7 February 2018

WILL ROBOTS FIGHT THE NEXT WAR? U.S. AND RUSSIA BRING ARTIFICIAL INTELLIGENCE TO THE BATTLEFIELD


BY TOM O'CONNOR

Artificial intelligence has increasingly been integrated into the weapons systems of the world's leading militaries, and at least one expert has said the futuristic technology may soon be the subject of a new Cold War.

In a piece published Tuesday by The Conversation, North Dakota State University assistant professor Jeremy Straub argued that unlike the nuclear weapons that dominated much of the 21st century arms race between the U.S. and the Soviet Union, the use of cyberweapons and artificial intelligence largely remained "fair game," even as tensions again flared between the rivals. Both countries have invested heavily in developing new tools to wage war on this new front, but Russia particularly has sought to use it as an opportunity to upstage the more conventionally powerful U.S.

"Now, more than 30 years after the end of the Cold War, the U.S. and Russia have decommissioned tens of thousands of nuclear weapons. However, tensions are growing. Any modern-day cold war would include cyberattacks and nuclear powers’ involvement in allies’ conflicts," wrote Straub, who was also associate director of the university's Institute for Cyber Security Education and Research, in his article.

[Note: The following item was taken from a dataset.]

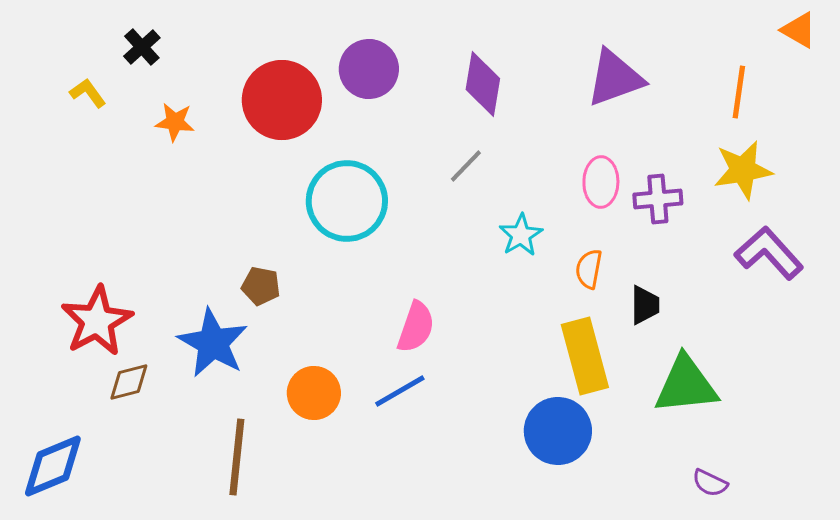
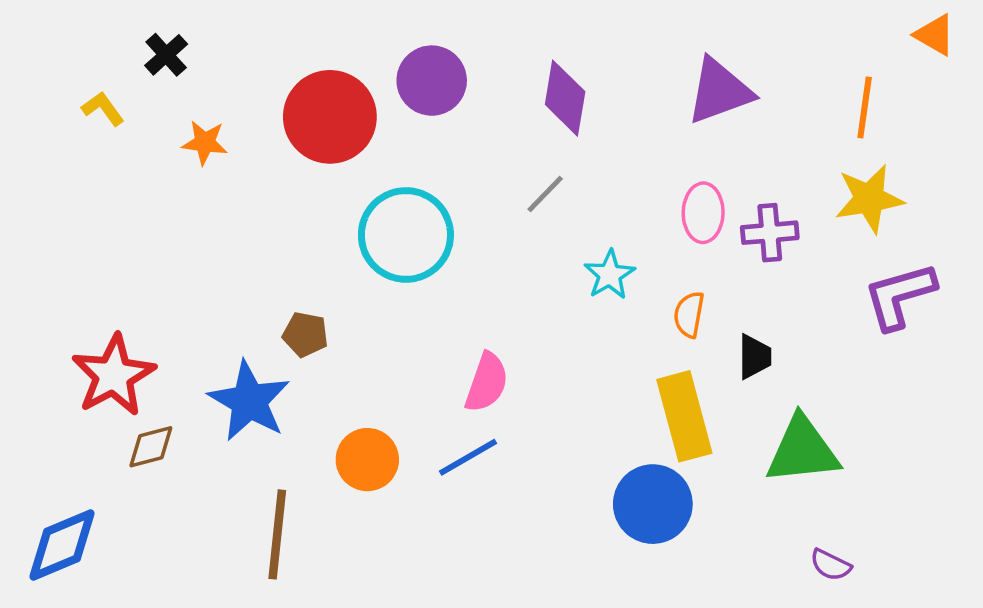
purple L-shape: (769, 253) -> (900, 296), turned -64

"It’s already happening," he added.

The U.S. has repeatedly accused Russia of conducting cyberattacks on targets in the West, going so far as to charge the Kremlin with hacking into Democratic Party servers in a bid to release information that would compromise the 2016 presidential election. The U.K. and Germany have also complained about alleged Russian hacking, and the latter formed a new military branch last year specifically dedicated to countering cyber ops, which Straub has previously warned could soon involve AI-generated assaults that would devastate current defenses.

Germany's Cyber and Information Space Command joined Western military pact NATO in preparing for the Cyber Coalition exercise last November as the U.S.-led alliance sought to boost its electronic warfighting abilities. The U.S. military has also expressed concern that it was falling behind the pace of an ever-changing battlefield, and experts have urged the U.S. to quickly catch up.

As part of an ambitious effort to restore his military to its former Soviet glory and likely beyond that, Russian President Vladimir Putin has prioritized not only electronic warfare, but also the use of artificial intelligence, which he famously called "the future, not only for Russia,but for all humankind" in a September 2017 back-to-school speech to students in Yaroslavl.

"Whomever becomes a leader in this sphere will be the master of the world," Putin said. "And I would very much like it that there is no monopoly of this in any specific pair of hands."

Innovations in weaponized artificial intelligence have already taken many forms. The technology is used in the complex metrics that allow cruise missiles and drones to find targets hundreds of miles away, as well as the systems deployed to detect and counter them. Russia has also used artificial intelligence to build powerful exoskeletons that give soldiers a near superhuman advantage and to develop literal war-fighting robots that can dual-wield guns, drive vehicles and potentially even travel to space.

As the U.S. employed groundbreaking artificial intelligence in its own weapon systems, such as the advanced, yet oft-troubled, F-35 Lightning Jet II, it faced a new challenger that also sought to close the capabilities gap between its own military and that of the U.S.: Chinese President Xi Jinping. Xi has committed billions to becoming a global pioneer in artificial intelligence and has made major strides in recent years. Chinese automation in the defense industry may also triple the country’s production of bombs and shells by 2028.